== Work request A ==
List the technologies that the Semplica-Girl Diaries discussion notes say the writers in the two older stories used to make record-keeping easier.
== Work request B ==
According to the Semplica-Girl Diaries discussion notes, where was the black book that inspired the diary bought?
== Work request C ==
From the Semplica-Girl Diaries discussion notes, duplicate the passage from "We talked a" up to and including "another epistolary work.".

[Opening Text excerpt section]

The Semplica-Girl Diaries

George Saunders

First, THANKS again for the rich and insightful discussion… can’t tell you how much I’m enjoying these conversations as a wind-down to every week.

We ended the hour talking about Eva. Afterwards, I wondered: Could we read the title as a way that makes the story about Eva? (Is Eva a ‘simple girl’ too?)

What do you think about the fact that we never find out the narrator’s name? Or the cat’s name? (or even whether the family has just one cat or several different cats, thanks to the article deletion… sub-tweeting LING-214 students here)

We talked a lot about form. It was lovely to read this story back-to-back with Flowers for Algernon, another diary – and by happenstance, I also read Dracula recently for the first time, another epistolary work.

In all three of these stories, the narrator/author complains or at least comments about how time-consuming and inconvenient it is to keep their diary/records (e.g. ‘was tired and had to come in and write in this stupid book.’ SGD 9/6). But hilariously, only in the two older stories – Dracula from 1897 and Flowers from Algernon from 1959 – do the writers try to actually solve this problem with technology: shorthand, voice recordings, typewriters. The Semplica-Girl diarist, who lives in the most technologically advanced world, insists on writing longhand on paper; in fact the whole inspiration for the diary is the purchase of this black book at OfficeMax. Ugh! More fake simplicity, commodified and sold.

[Closing Text excerpt section]
[Opening Given information section]

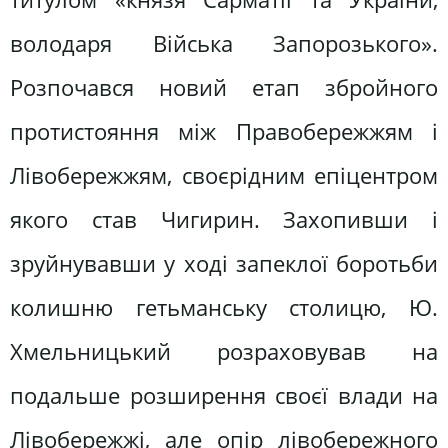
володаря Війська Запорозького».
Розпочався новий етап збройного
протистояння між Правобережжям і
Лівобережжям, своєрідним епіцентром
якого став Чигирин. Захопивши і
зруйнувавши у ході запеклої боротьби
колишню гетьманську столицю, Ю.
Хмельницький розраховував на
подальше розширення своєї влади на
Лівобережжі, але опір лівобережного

[Closing Given information section]

== Response A ==
Shorthand, voice recordings, typewriters

== Response B ==
At OfficeMax.

== Response C ==
We talked a lot about form. It was lovely to read this story back-to-back with Flowers for Algernon, another diary – and by happenstance, I also read Dracula recently for the first time, another epistolary work.